Researchers at the University of Canterbury (Christchurch, New Zealand) have been developing silver planar lenses that have a negative real refractive index (see Laser Focus World, July 2004, p. 11). Potential negative-refractive-index (NRI) materials include metamaterials constructed of arrays of subwavelength resonant structures (demonstrated at microwave frequencies) and thin films of certain metals (demonstrated at optical frequencies). Optics made from NRI materials can have unusual properties that include the ability of all-planar optics to form focusing systems, which is just what the silver planar lens does.
Now, the researchers have demonstrated another property predicted for certain NRI optics, called superlenses: super-resolution or resolution below the diffraction limit.1 Because the silver planar lens is a near-field device, it is not directly violating the Rayleigh (or other similar) resolution criterion, which is derived for imaging in the far field. For example, a near-field fiberoptic probe can also create spot sizes below the diffraction limit. The planar lens, however, potentially can be scaled up to create a super-resolved image of a very large area-limited, in fact, only by considerations such as mechanical feasibility, rather than constraints imposed by the optics themselves.

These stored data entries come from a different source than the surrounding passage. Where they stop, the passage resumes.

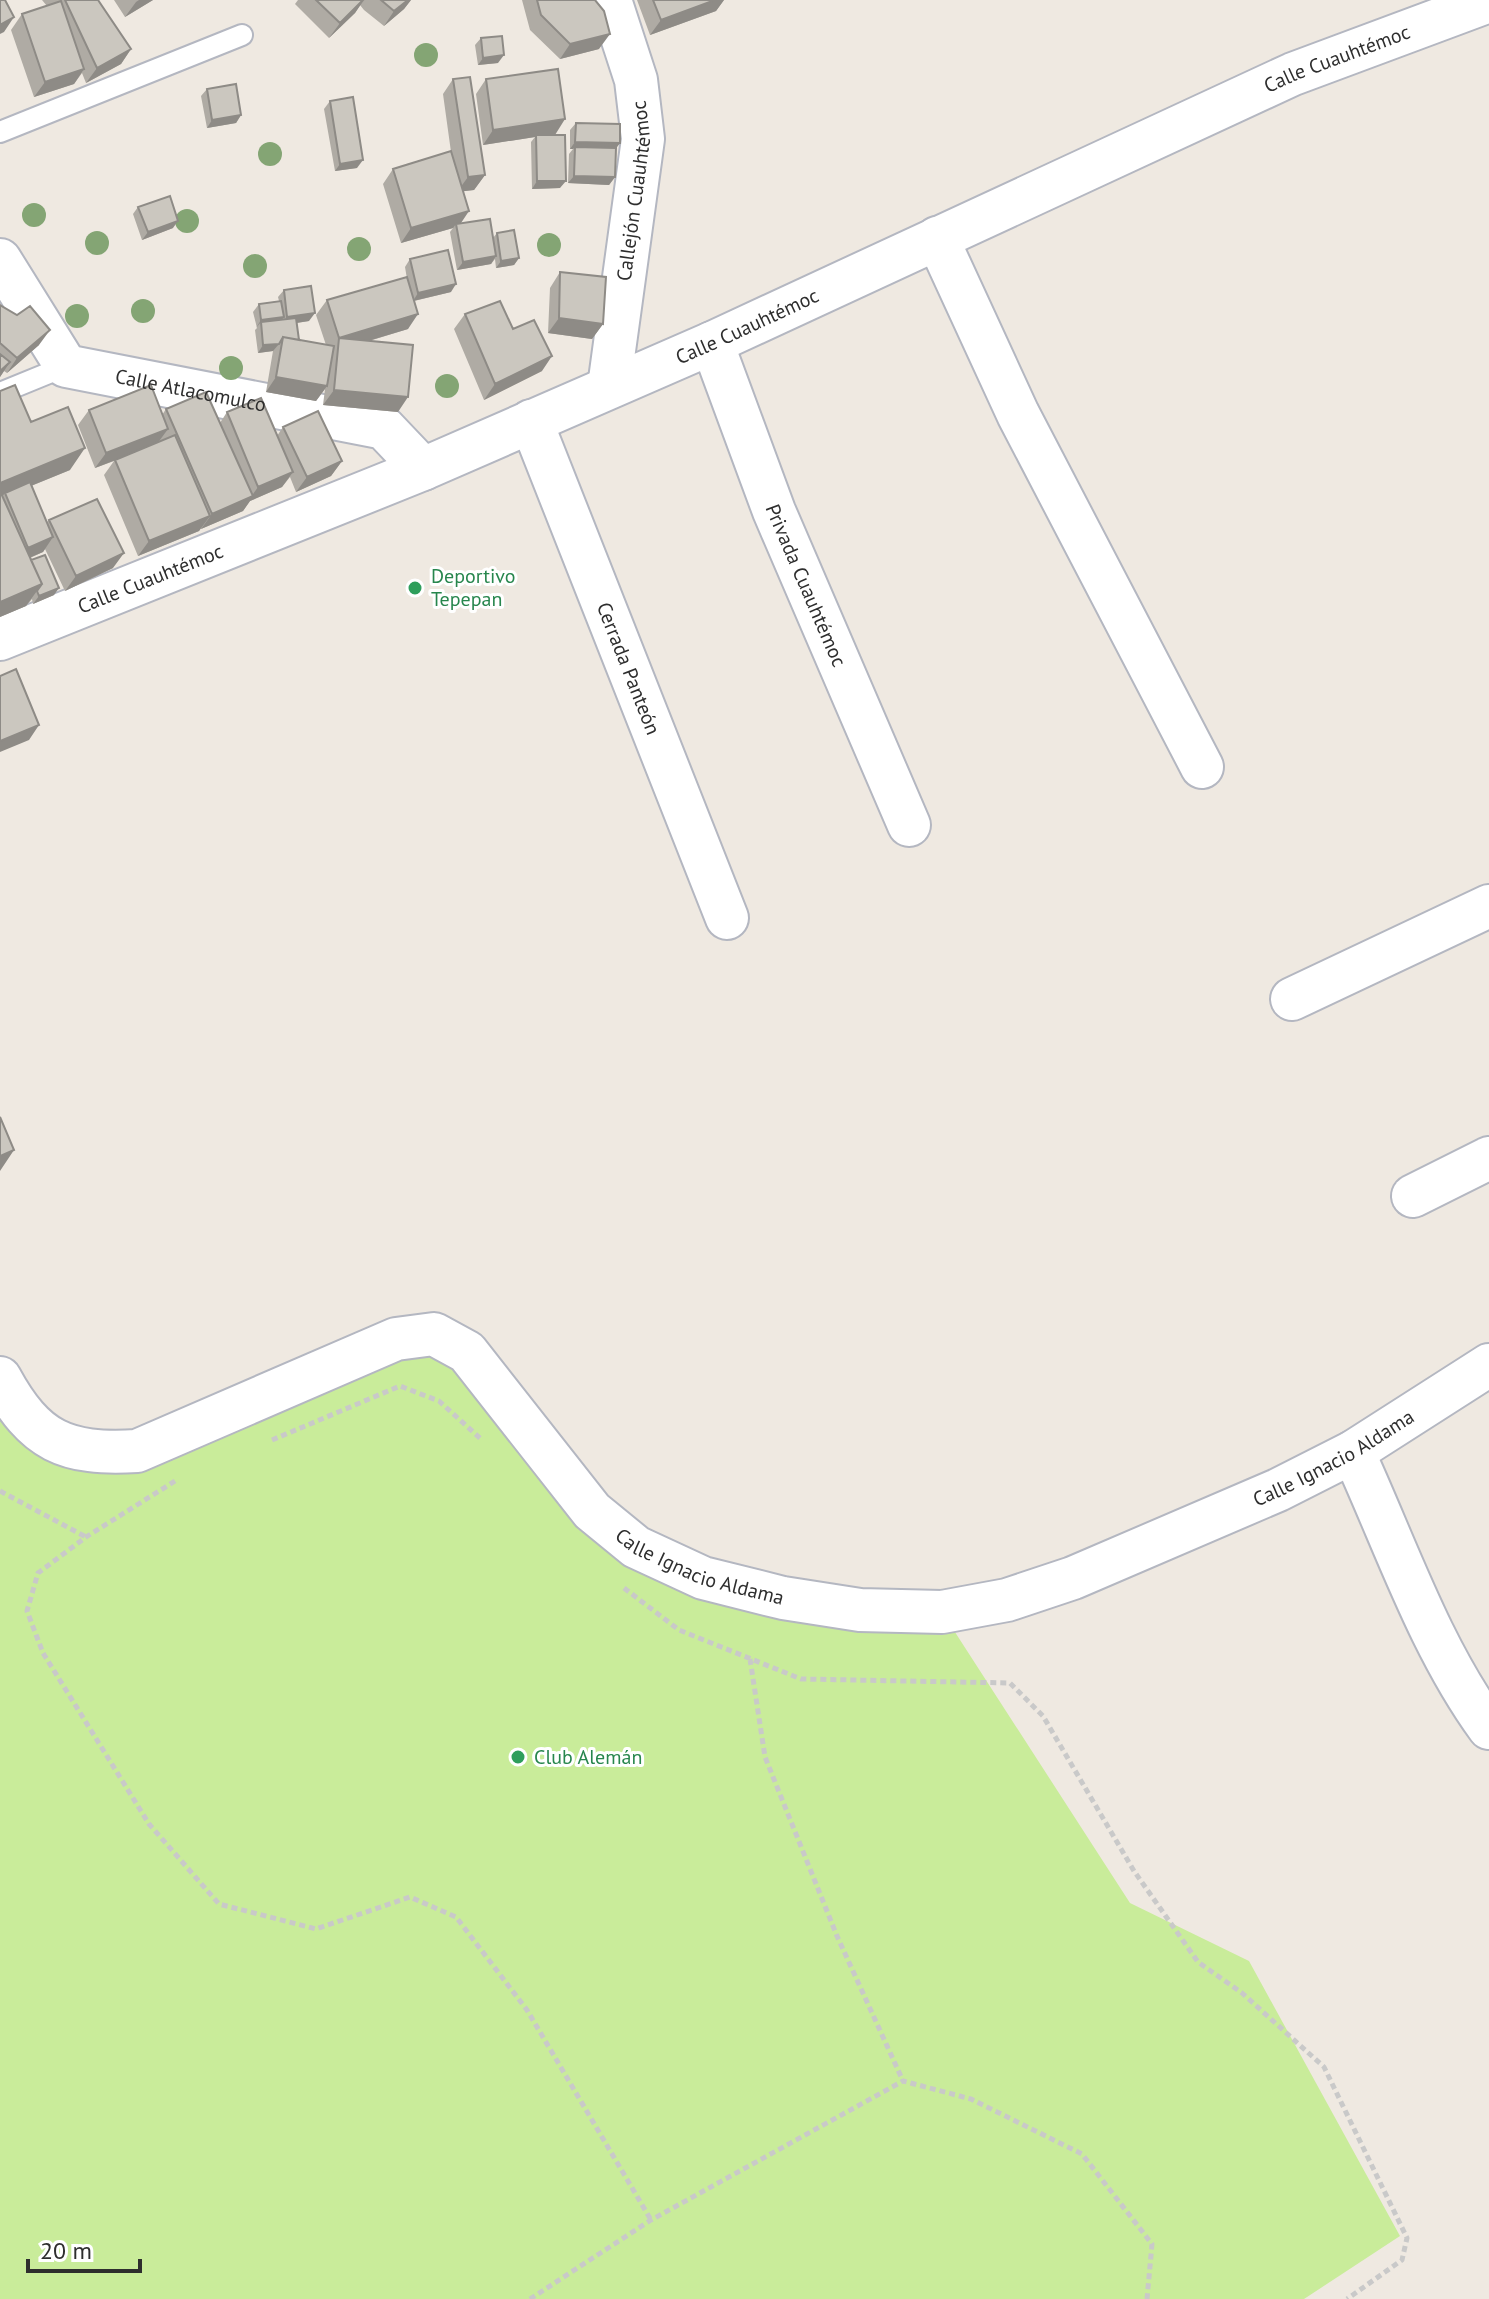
<svg xmlns="http://www.w3.org/2000/svg" width="1489" height="2299" font-family="'PT Sans',sans-serif">
	<rect width="100%" height="100%" fill="#efe9e1"/>
	<path fill="#c9ec9a" d="M434,1334L636,1547L942,1612L1130,1903L1249,1961L1400,2236L1304,2299H0V1378L94,1453Z"/>
	<g fill="none" stroke-linecap="round" stroke-linejoin="round">
		<defs>
			<path id="lane" d="M0,132L242,35
				M0,393L66,366"/>
			<g id="street">
				<path d="M937,238L1018,414L1202,767"/>
				<path id="s1" d="M0,260L66,366L384,428L423,469"/>
				<path id="s2" d="M712,343L774,511L909,825"/>
				<path id="s3" d="M609,387L643,139L636,80L610,0"/>
				<path id="s4" d="M531,421L727,918"/>
				<path id="s5" d="M0,639L423,469L712,343L1293,74L1489,1"/>
				<path d="M1292,999L1489,906"/>
				<path d="M1413,1196L1489,1158"/>
				<path id="s6" d="M0,1378C35,1442 65,1455 137,1451L396,1339L434,1334L467,1352L592,1511L636,1547L703,1578L783,1598L860,1610L942,1612L1007,1600L1073,1578L1278,1490L1353,1452L1489,1365"/>
				<path d="M1353,1452C1395,1543 1429,1646 1489,1728"/>
			</g>
		</defs>
		<use href="#lane" stroke="#b4b7c1" stroke-width="24"/>
		<use href="#street" stroke="#b4b7c1" stroke-width="46"/>
		<path stroke="#c9c9c9" stroke-width="5" stroke-dasharray="6 4" stroke-linecap="butt" d="M272,1440L400,1386L439,1401L482,1440
			M175,1481L86,1537L38,1573L27,1611L43,1653L149,1824L219,1904L316,1929L410,1897L456,1917L527,2010L651,2220
			M0,1491L86,1537
			M624,1588L679,1630L801,1679L1010,1683L1043,1716L1134,1871L1198,1962L1242,1993L1324,2067L1407,2238L1402,2260L1347,2299
			M750,1659L765,1757L837,1936L903,2081
			M530,2299L651,2220L903,2081L971,2099L1082,2154L1152,2244L1147,2299"/>
		<use href="#lane" stroke="#fff" stroke-width="20"/>
		<use href="#street" stroke="#fff" stroke-width="42"/>
	</g>
	<g fill="#84a574">
		<circle cx="426" cy="55" r="12"/>
		<circle cx="270" cy="154" r="12"/>
		<circle cx="34" cy="215" r="12"/>
		<circle cx="187" cy="221" r="12"/>
		<circle cx="97" cy="243" r="12"/>
		<circle cx="549" cy="245" r="12"/>
		<circle cx="359" cy="249" r="12"/>
		<circle cx="255" cy="266" r="12"/>
		<circle cx="143" cy="311" r="12"/>
		<circle cx="77" cy="316" r="12"/>
		<circle cx="231" cy="368" r="12"/>
		<circle cx="447" cy="386" r="12"/>
	</g>
	<path fill="#afaba4" d="M42,0H98L131,49L121,64L86,83L82,73L74,84L34,97L11,30L22,14L47,6Z
		M114,0H153L125,17Z
		M298,0H411L404,9L384,26L364,10L360,5L355,13L329,38L295,4Z
		M522,0H595L599,49L560,59L530,30Z
		M637,0H724L716,11L650,35Z
		M481,38L498,63L478,65L475,45Z
		M453,79L485,175L474,190L463,191L460,223L493,238L497,233L519,258L514,265L496,268L495,259L491,264L457,270L450,232L453,228L401,243L383,184L393,169L451,152L443,94Z
		M486,79L555,135L560,188L532,189L531,142L535,137L483,145L476,94Z
		M207,89L241,115L236,123L207,128L201,96Z
		M330,101L357,168L335,171L324,109Z
		M576,123L620,143L616,148L615,177L609,185L568,183L569,154L573,149H570V130Z
		M138,207L173,228L142,240L133,214Z
		M410,259L451,292L414,301L408,329L369,341L398,412L323,405L325,389L316,401L266,392L273,351L258,353L255,330L257,328L253,312L259,304L279,301L278,297L284,290L309,321L297,323L299,340L326,345L316,315L327,300L407,279L405,267Z
		M560,272L603,324L592,339L548,333L550,288Z
		M0,305L39,345L7,373L4,371L0,377Z
		M465,314L513,329L542,371L484,400L454,329Z
		M0,391L31,422L70,470L31,486L47,522L49,520L113,568L65,591L45,549L43,552L30,558L54,595L33,604L32,599L26,606L0,617Z
		M166,409L220,423L227,412L277,436L283,427L342,461L331,476L296,492L290,477L282,487L250,501L243,511L201,529V528L199,531L138,556L104,475L114,461L95,468L78,425L89,410L162,415Z"/>
	<path fill="#8e8b86" d="M139,0H153L125,17L136,2Z
		M364,0L355,13L329,38L340,23Z
		M408,0H411L404,9L384,26L394,11Z
		M715,0H724L716,11L650,35L661,20Z
		M14,17L4,32L0,34V25Z
		M610,34L599,49L560,59L570,44Z
		M131,49L121,64L86,83L97,68Z
		M504,55L498,63L478,65L483,58Z
		M84,69L74,84L34,97L45,82Z
		M241,115L236,123L207,128L212,120Z
		M565,119L555,135H536L535,137L483,145L493,130Z
		M575,142L620,143L614,151L575,147L573,149H570Z
		M363,160L357,168L335,171L340,164Z
		M485,175L474,190L457,192L468,177Z
		M574,176L615,177L609,185L568,183Z
		M537,181H566L560,188L532,189Z
		M469,211L459,226L456,224L453,228L401,243L411,228Z
		M178,221L173,228L142,240L148,232Z
		M496,256L491,264L457,270L463,262Z
		M519,258L514,265L496,268L501,261Z
		M456,284L451,292L413,301L418,293Z
		M315,313L309,321L282,325L287,317Z
		M418,314L408,329L338,350L339,338Z
		M284,317L278,324L261,322L256,328L261,320Z
		M559,318L603,324L592,339L548,333Z
		M50,330L39,345L7,373L17,358Z
		M279,344L273,351L258,353L263,345Z
		M552,356L542,371L484,400L495,384Z
		M10,362L0,377V371Z
		M276,377L327,386L316,401L266,392Z
		M334,390L408,397L398,412L323,405Z
		M168,429L157,444L95,468L106,453Z
		M85,448L70,470L6,496L5,493L0,499V483Z
		M342,461L331,476L296,492L307,477Z
		M293,472L282,487L250,501L243,511L201,529L212,514L251,497L258,487Z
		M210,516L199,531L138,556L149,541Z
		M53,537L43,552L17,563L28,548Z
		M124,553L113,568L65,591L76,576Z
		M42,584L26,606L0,617V602Z
		M59,588L54,595L33,604L39,596Z
		M39,725L29,740L0,752V741Z
		M14,1150L0,1171V1156Z"/>
	<path fill="#cbc7bf" stroke="#8e8b86" stroke-width="2" d="M0,0H5L14,17L0,25Z
		M65,0H98L131,49L97,68Z
		M316,0H363L340,23Z
		M381,0H408L394,11Z
		M537,0H595L604,11L610,34L570,44L541,15Z
		M653,0H715L661,20Z
		M61,1L84,69L45,82L22,14Z
		M502,36L504,55L483,58L481,38Z
		M558,69L565,119L493,130L486,79Z
		M470,77L485,175L468,177L453,79Z
		M236,84L241,115L212,120L207,89Z
		M353,97L363,160L340,164L330,101Z
		M576,123L620,124V143L575,142Z
		M536,135H565L566,181H537Z
		M575,147L616,148L615,177L574,176Z
		M451,151L469,211L411,228L393,169Z
		M170,196L178,221L148,232L138,207Z
		M490,219L496,256L463,262L456,224Z
		M514,230L519,258L501,261L497,233Z
		M448,250L456,284L418,293L410,259Z
		M560,272L606,277L603,324L559,318Z
		M407,277L418,314L339,338L327,300Z
		M311,286L315,313L287,317L284,290Z
		M281,301L284,317L261,320L259,304Z
		M500,301L513,329L534,320L552,356L495,384L465,314Z
		M0,305L17,315L30,306L50,330L17,358L0,343Z
		M296,318L299,340L283,337L279,344L263,345L261,322Z
		M283,337L334,346L327,386L276,377Z
		M339,338L413,345L408,397L334,390Z
		M0,354L10,362L0,371Z
		M15,385L31,422L68,407L85,448L0,483V391Z
		M151,385L168,429L106,453L89,410Z
		M206,392L253,496L212,514L166,409Z
		M261,398L293,472L258,487L227,412Z
		M318,411L342,461L307,477L283,427Z
		M175,435L210,516L149,541L115,460Z
		M30,482L53,537L28,548L5,493Z
		M0,491L42,584L0,602Z
		M97,499L124,553L76,576L49,520Z
		M45,555L59,588L39,596L37,591L42,584L31,560Z
		M16,669L39,725L0,741V676Z
		M0,1117L14,1150L0,1156Z"/>
	<g fill="#2e9e5b" stroke="#fff" stroke-width="3">
		<circle cx="415" cy="588" r="8"/>
		<circle cx="518" cy="1757" r="8"/>
	</g>
	<g text-anchor="middle" stroke-width="6" stroke-linejoin="round" paint-order="stroke">
		<g font-size="20" fill="#2e2e2e" stroke="#fff">
			<text dy="7" stroke="none"><textPath href="#s5" startOffset="1458">Calle Cuauhtémoc</textPath></text>
			<text dy="7" stroke="none"><textPath href="#s3" startOffset="198">Callejón Cuauhtémoc</textPath></text>
			<text dy="7" stroke="none"><textPath href="#s5" startOffset="810">Calle Cuauhtémoc</textPath></text>
			<text dy="7" stroke="none"><textPath href="#s1" startOffset="252">Calle Atlacomulco</textPath></text>
			<text dy="7" stroke="none"><textPath href="#s5" startOffset="162">Calle Cuauhtémoc</textPath></text>
			<text dy="7" stroke="none"><textPath href="#s2" startOffset="260">Privada Cuauhtémoc</textPath></text>
			<text dy="7" stroke="none"><textPath href="#s4" startOffset="266">Cerrada Panteón</textPath></text>
			<text dy="7" stroke="none"><textPath href="#s6" startOffset="1524">Calle Ignacio Aldama</textPath></text>
			<text dy="7" stroke="none"><textPath href="#s6" startOffset="852">Calle Ignacio Aldama</textPath></text>
		</g>
		<g font-size="20" fill="#27864d" stroke="#fff" text-anchor="start">
			<text x="431" y="583">Deportivo<tspan x="431" dy="23">Tepepan</tspan></text>
			<text x="534" y="1764">Club Alemán</text>
		</g>
	</g>
	<path d="M28 2259v12h112v-12" fill="none" stroke="#2e2e2e" stroke-width="4"/>
	<text x="40" y="2259" font-size="24" fill="#2e2e2e" stroke="#ffffff" stroke-width="6" paint-order="stroke">20 m</text>
</svg>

The 50-nm-thick planar silver lens is fabricated on a glass mask support containing a thin-film tungsten pattern, but is sandwiched between two layers of clear dielectric (either polymer or fused silica). The two clear layers, a few tens of nanometers in thickness, space the lens away from both the object and the image, giving the lens room to operate; the first layer also planarizes the tungsten pattern. The structure is vacuum-contacted with a photoresist- and antireflection-coated wafer; exposure with 365‑nm light creates an image in the resist. Image resolution to 170 nm was achieved. Although resolution below the 243‑nm diffraction limit was poor, the researchers claim that the fact that the lens resolved at all confirms a controversial superlensing proposal.2
Not just proximity printing
“The silver superlens work is different from simple proximity printing in one important aspect,” explains Richard Blaikie, one of the researchers. “In proximity printing, the image quality (for example, image contrast) degrades as one goes away from the object, so the best image is always formed in intimate contact, whereas with the silver superlens the image contrast is maximized at some distance below the silver (which depends on the thickness of the silver, the wavelength, and the types of dielectric spacers used). The important result of this is that a near-field optical system can then be designed with a nonzero working distance for which the imaging performance is optimized, instead of having to use intimate contact to get subwavelength resolution or trading off resolution against object-to-image separation (see figure).”
For silver, the superlensing effect is limited to wavelengths above 340 nm (corresponding to the plasma frequency for silver), for which the material has a negative real part of its dielectric constant and low loss, explains Blaikie. The longest wavelength at which it should be possible to observe superlensing in silver is limited by the need to use dielectric spacers that provide a form of impedance-matching across the silver-dielectric interface. “With appropriate high-index dielectrics (for example, semiconductors), operation at wavelengths of up to 500 nm should be possible,” he says. “Other metals should be possible (for example, gold, copper, or aluminum), but each will have its own wavelength range determined by its plasma frequency, and resolution limits determined by inherent material losses.”
The techniques can be used for imaging nonperiodic structures, says Blaike. “We have done this for isolated lines and line pairs with center-to-center spacings of less than 300 nm (that is, subwavelength),” he says. “We have focused on presenting results for periodic structures, as these give the ultimate test of resolution.”
1. D. O. S. Mellvile and R. J. Blaikie, Optics Express 13(6) (March 21, 2005).
2. J. B. Pendry, Physical Rev. Lett. 85, 3966 (2000).